DATASET:

"""

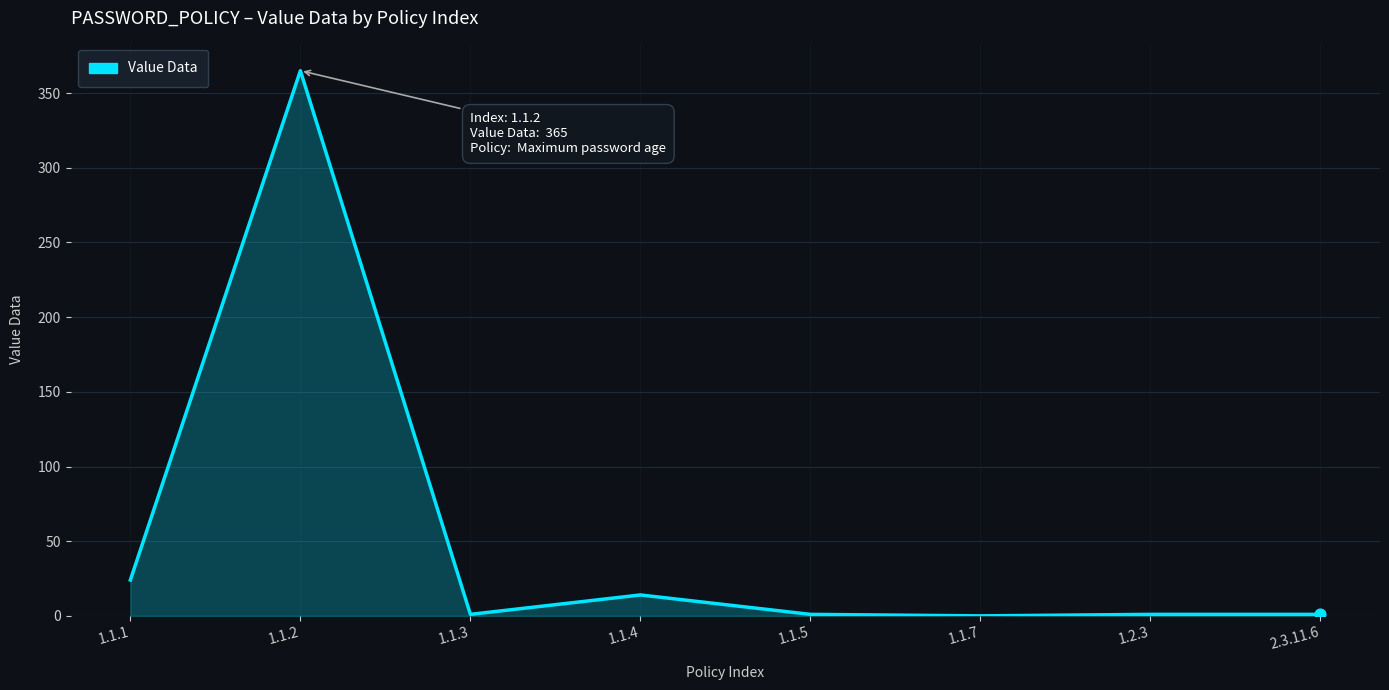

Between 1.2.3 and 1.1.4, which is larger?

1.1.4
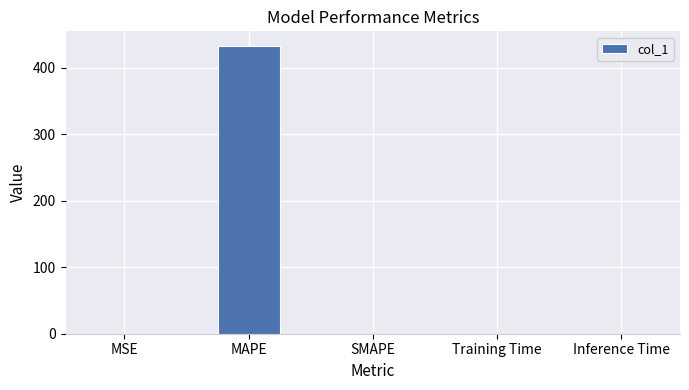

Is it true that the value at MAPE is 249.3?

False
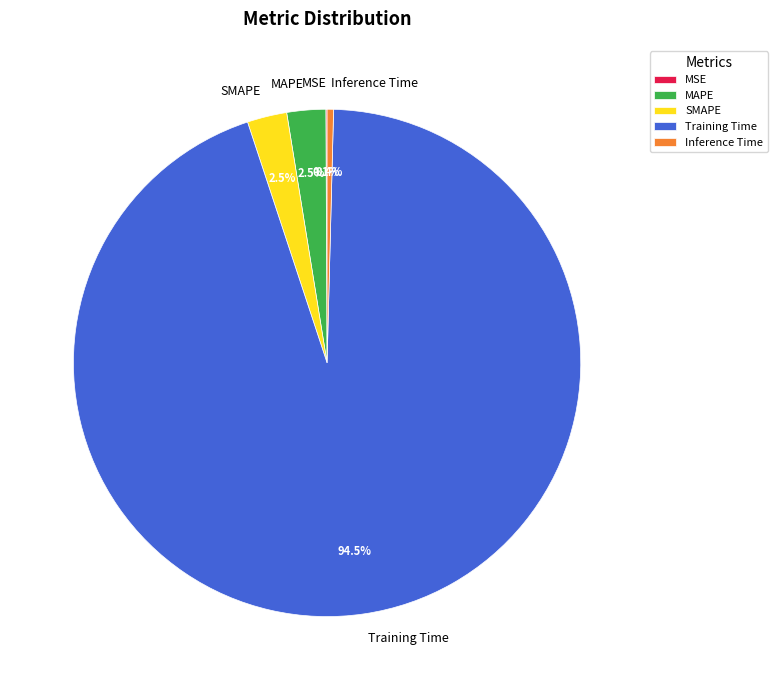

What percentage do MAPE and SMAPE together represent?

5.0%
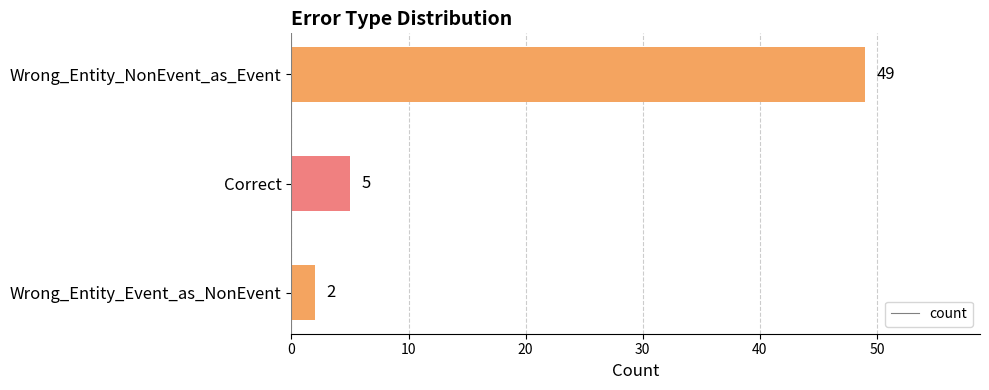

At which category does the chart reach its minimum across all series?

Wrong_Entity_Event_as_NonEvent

"""

ASSIGNMENT:
Copy out all of the entries above line for line, leaving out the pictures.

FINAL ANSWER:
Between 1.2.3 and 1.1.4, which is larger?

1.1.4

Is it true that the value at MAPE is 249.3?

False

What percentage do MAPE and SMAPE together represent?

5.0%

At which category does the chart reach its minimum across all series?

Wrong_Entity_Event_as_NonEvent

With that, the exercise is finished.